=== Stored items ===
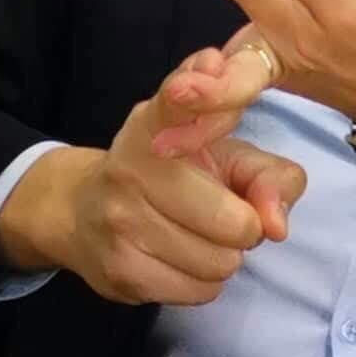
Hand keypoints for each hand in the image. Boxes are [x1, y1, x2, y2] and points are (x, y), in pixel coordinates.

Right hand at [0, 46, 307, 306]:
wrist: (79, 213)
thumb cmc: (169, 175)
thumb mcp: (221, 154)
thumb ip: (267, 174)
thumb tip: (276, 225)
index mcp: (155, 123)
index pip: (178, 99)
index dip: (197, 87)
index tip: (213, 65)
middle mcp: (132, 167)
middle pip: (234, 222)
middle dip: (244, 226)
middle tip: (226, 215)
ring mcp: (121, 223)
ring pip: (220, 263)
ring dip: (224, 256)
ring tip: (201, 236)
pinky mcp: (120, 273)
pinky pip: (200, 292)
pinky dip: (204, 281)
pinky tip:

=== DIRECTIONS FOR THIS TASK ===
Include the first line of the records, the line containing "index dip: (197, 87)", and every line between them, repeated exactly. Skip the pictures.

=== WRITTEN SOLUTION ===
Hand keypoints for each hand in the image. Boxes are [x1, y1, x2, y2] and points are (x, y), in pixel coordinates.

Right hand at [0, 46, 307, 306]:
wrist: (79, 213)
thumb cmc: (169, 175)
thumb mcp: (221, 154)
thumb ip: (267, 174)
thumb tip: (276, 225)
index mcp: (155, 123)
index pip: (178, 99)
index dip: (197, 87)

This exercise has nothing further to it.